Among the papers presented at the
two workshops are, “Challenges of Election Coverage in Nigeria: A Reporter’s
Account”, and the “Do’s and Don’ts of Election Reporting” by Adebiyi; “Covering
the Political Space using Digital Media Tools and Apps” by Obe; “Integrating
socio-economic and human index development data into political reporting ahead
of 2019 elections” and “Reckoning with accountability and transparency issues
in election reporting” which I was privileged to speak on.
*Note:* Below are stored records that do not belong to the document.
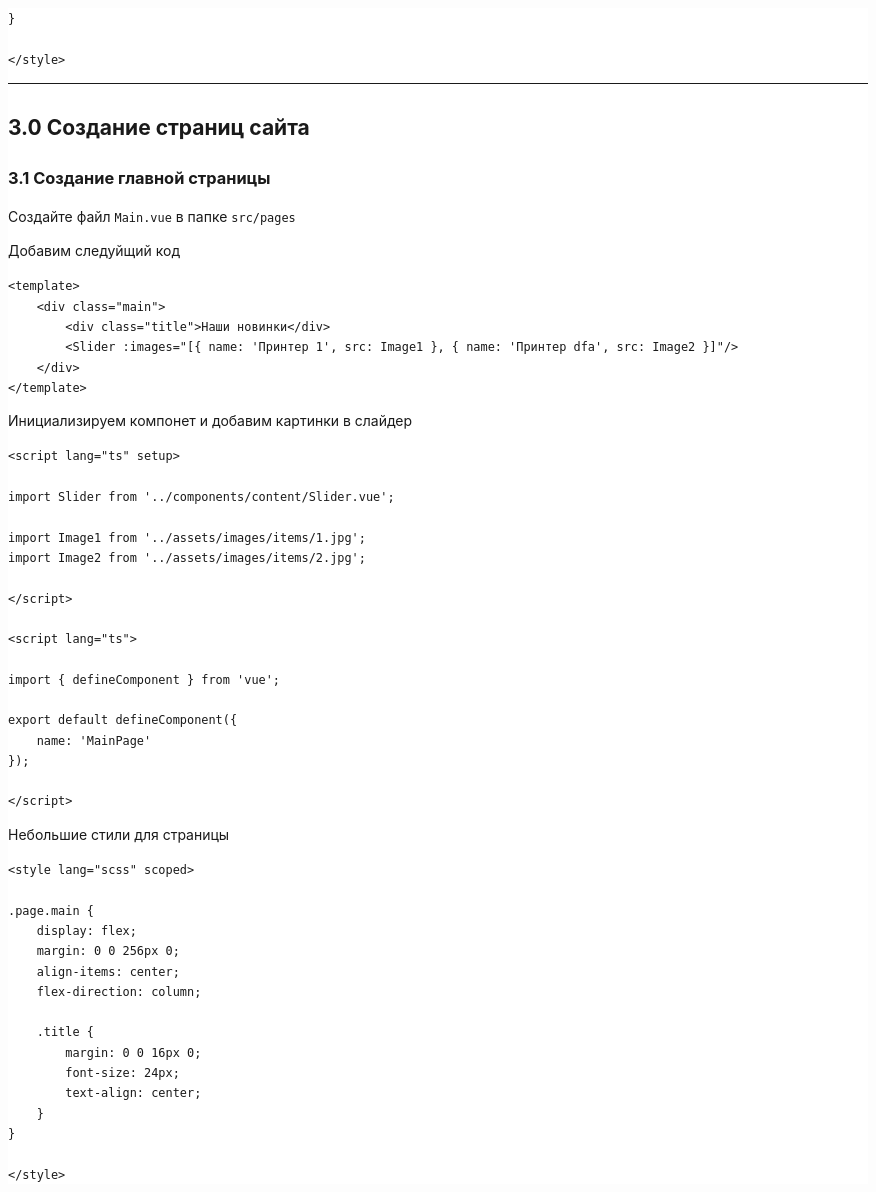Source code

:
 ```vue
}

</style>

```

---

## 3.0 Создание страниц сайта

### 3.1 Создание главной страницы

Создайте файл `Main.vue` в папке `src/pages`

Добавим следуйщий код

```vue
<template>
    <div class="main">
        <div class="title">Наши новинки</div>
        <Slider :images="[{ name: 'Принтер 1', src: Image1 }, { name: 'Принтер dfa', src: Image2 }]"/>
    </div>
</template>
```

Инициализируем компонет и добавим картинки в слайдер
```vue
<script lang="ts" setup>

import Slider from '../components/content/Slider.vue';

import Image1 from '../assets/images/items/1.jpg';
import Image2 from '../assets/images/items/2.jpg';

</script>

<script lang="ts">

import { defineComponent } from 'vue';

export default defineComponent({
    name: 'MainPage'
});

</script>
```

Небольшие стили для страницы
```vue
<style lang="scss" scoped>

.page.main {
    display: flex;
    margin: 0 0 256px 0;
    align-items: center;
    flex-direction: column;

    .title {
        margin: 0 0 16px 0;
        font-size: 24px;
        text-align: center;
    }
}

</style>
```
At the Enugu training, papers
were presented on “According Ethics and Professionalism Deserved Priority in
Reporting Elections in Nigeria” by Prof. Okunna and Mainstreaming Reports of
Gender and People Living with Disabilities in the Electoral Process” delivered
by Mrs. Durodola. According to the Director of the International Press Centre,
Mr. Lanre Arogundade, the reporters shortlisted to attend the two workshops
were among the over 500 applicants who expressed interest to be trained at the
workshops.
Now that the campaigns are about
to start in the next 72 hours or thereabout, I wish to see improvements in the
media coverage of the campaigns and the elections arising from the capacity
building some of the political correspondents and journalists covering other
beats have received from organisations like the IPC. Having said that however,
I want to specially appeal to political parties and contestants in the
forthcoming elections to eschew hate speech, character assassination,
mudslinging, inflammatory comments and propagation of fake news. Heating up the
polity is an ill-wind that blows no good to anyone. Electoral violence should
not be part of the characterisation of the 2019 elections. Therefore,
candidates and their political parties should not engage in killing and maiming
of political opponents nor should they sponsor thugs to disrupt campaigns of
fellow contestants.
What is needful at this critical
juncture are issue-based campaigns. As I said in my presentations at the
aforementioned training, media practitioners must take candidates to task on
their campaign promises by clinically examining those pledges on their
feasibility quotient. The media must set the agenda for the forthcoming
campaigns. Political debates, town hall meetings and other campaign strategies
must be veritable platforms to ask candidates the right questions. Questions
about the country’s socio-economic developmental challenges and what they
intend to do about them should also be asked It is a known fact that
politicians campaign in prose but deliver in poetry. The media must not just indulge in
publishing or broadcasting campaign promises, journalists must ask how these
promises are to be achieved and within what timeframes.
On Monday, November 12, 2018, the
acting Chairman of the Economic and Financial Crimes Commission, Ibrahim Magu,
boasted to have recorded 703 convictions and recovered trillions of naira
within three years of being at the helm of affairs of the anti-corruption
agency. Magu announced that the EFCC under his watch recovered N794bn, $261m
(about N77.8bn), £1.1m and 407 mansions from looters. Can these claims be
independently verified by investigative journalists?
I look forward to knowing about
the stance of the 79 presidential candidates and hundreds of governorship
candidates in the 2019 elections on how they intend to fight corruption and run
accountable government when voted to power. What new legislation do the
thousands of contestants to the national and state assemblies intend to sponsor
to promote accountability in government? These are germane questions to ask by
journalists and the electorate from candidates as they criss-cross the length
and breadth of the country trying to woo voters ahead of the 2019 elections.